Tangent-space Krylov methods

# Conjugate gradients on the tangent bundle
result = tt.tangent_conjugate_gradient(
    operator, rhs,
    initial=solution_guess,
    recycle=previous_search_directions,      # deflation
    preconditioner=tangent_preconditioner,
    relative_tolerance=1e-8,
)

# Ritz extraction
ritz = tt.tangent_ritz_vectors(
    operator, trial_batch,
    count=5, which="smallest",
)
Method Purpose
tangent_conjugate_gradient Solve SPD tangent equations with optional deflation recycling
tangent_ritz_vectors Extract extremal Ritz pairs from a trial subspace

Structured preconditioners (tinytt.manifold)

Preconditioner Description
TangentBlockJacobi(sample_factor, damping) Site-block diagonal of damped sample GGN (rho * I + S_k S_k*)
TangentAdjacentPair(sample_factor, damping) Block-tridiagonal preconditioner retaining nearest-neighbour couplings

Both provide .apply(tangent) and .solve(tangent) interfaces.

FunctionalTT linearization

linearization = model.linearize(phi_list, frame)

# Jacobian-vector product
jvp = linearization.jvp(tangent)

# Vector-Jacobian product
vjp = linearization.vjp(output_weights)

# Gauss-Newton-vector product
ggn = linearization.ggn_apply(tangent, output_metric=W)

# Metric action (damping + GGN)
metric = linearization.metric_apply(tangent, damping=0.1)

# Sample factor S (S S* = J*WJ / batch)
factor = linearization.sample_factor(output_weight_sqrt=sqrtW)

Usage: examples/tt_riemannian_gd.py

4. QTT (Quantized Tensor Train)

QTT converts a standard TT into a binary-tree representation where each physical dimension is replaced by log2n virtual dimensions of size 2.

  • tt.tensor.to_qtt() — convert TT to QTT format
  • tt.tensor.qtt_to_tens() — convert QTT back to standard TT
  • QTT-compatible solvers (AMEn, ALS) work on QTT cores directly
  • Vector-valued QTT via test_qtt_vector.py

Examples:

  • examples/heat_equation.py — QTT heat equation with AMEn solve
  • examples/tt_qtt_functional.py — QTT function regression on tensor grid
  • examples/tt_qtt_solve.py — QTT linear system solve

QTT remains useful for power-of-two tensorized grids and high-dimensional operator compression.

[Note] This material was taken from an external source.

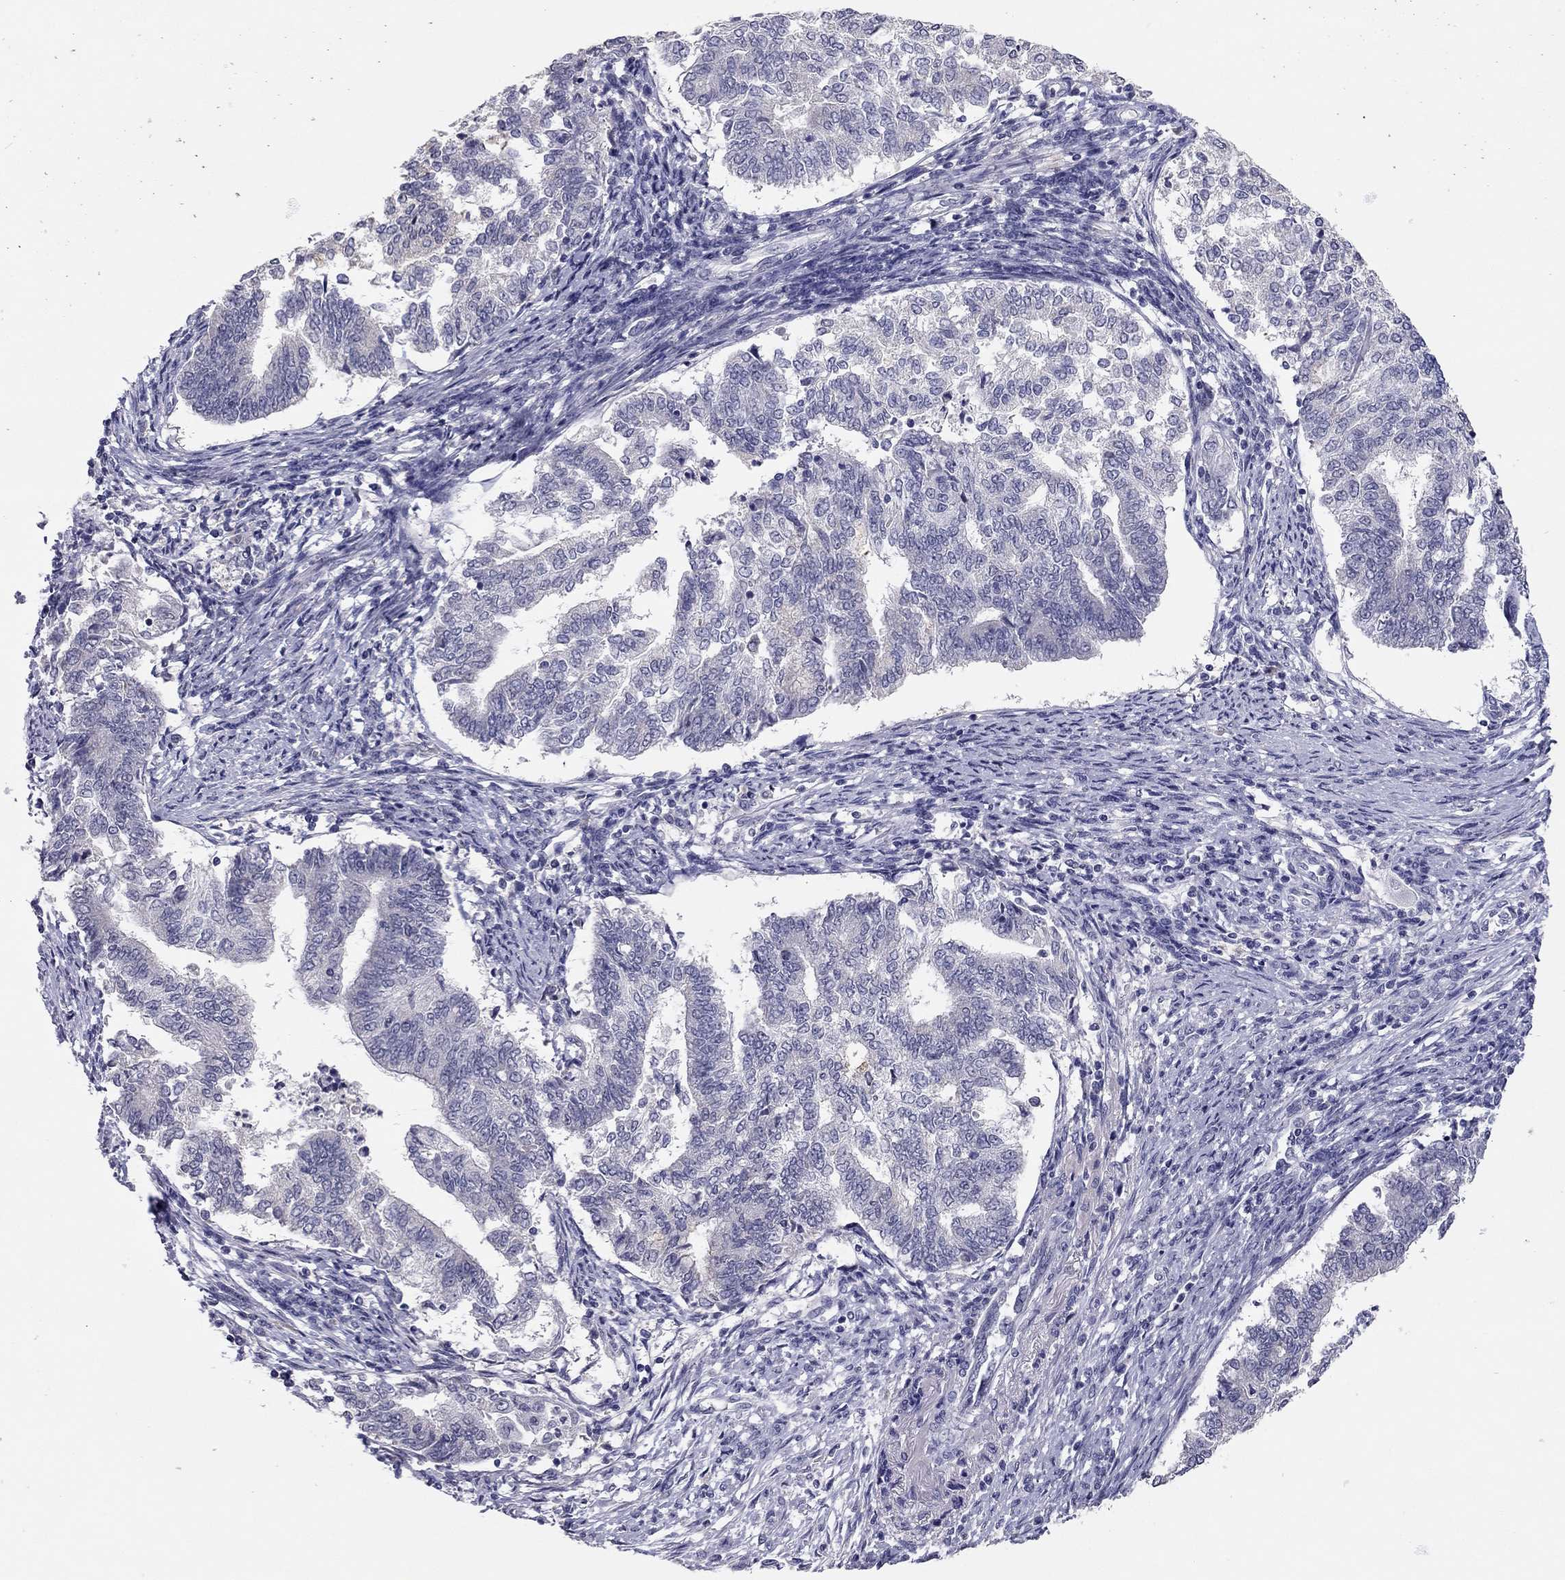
{"staining": {"intensity": "negative", "quantity": "none", "location": "none"}, "tissue": "endometrial cancer", "cell_type": "Tumor cells", "image_type": "cancer", "snomed": [{"axis": "morphology", "description": "Adenocarcinoma, NOS"}, {"axis": "topography", "description": "Endometrium"}], "caption": "This is a photomicrograph of IHC staining of endometrial cancer, which shows no staining in tumor cells.", "gene": "SCARB1", "patient": {"sex": "female", "age": 65}}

Sparse FEM scaling for parametric Darcy does not require QTT as the first step: use sparse FEM matrices for the physical solves, then fit the parametric map with UQ-ADF or TT surrogates.

5. CTT (Compositional TT — residual functional-TT architecture)

Defined in arXiv:2512.18059, a CTT represents a function as a composition of residual functional-TT layers:

$$v(x) = R \circ (\operatorname{Id} + \psi_L) \circ \cdots \circ (\operatorname{Id} + \psi_1) \circ L(x)$$

where:

  • Lift $L: \mathbb{R}^d \to \mathbb{R}^p$ embeds the input in a lifted space of width $p \ge d$.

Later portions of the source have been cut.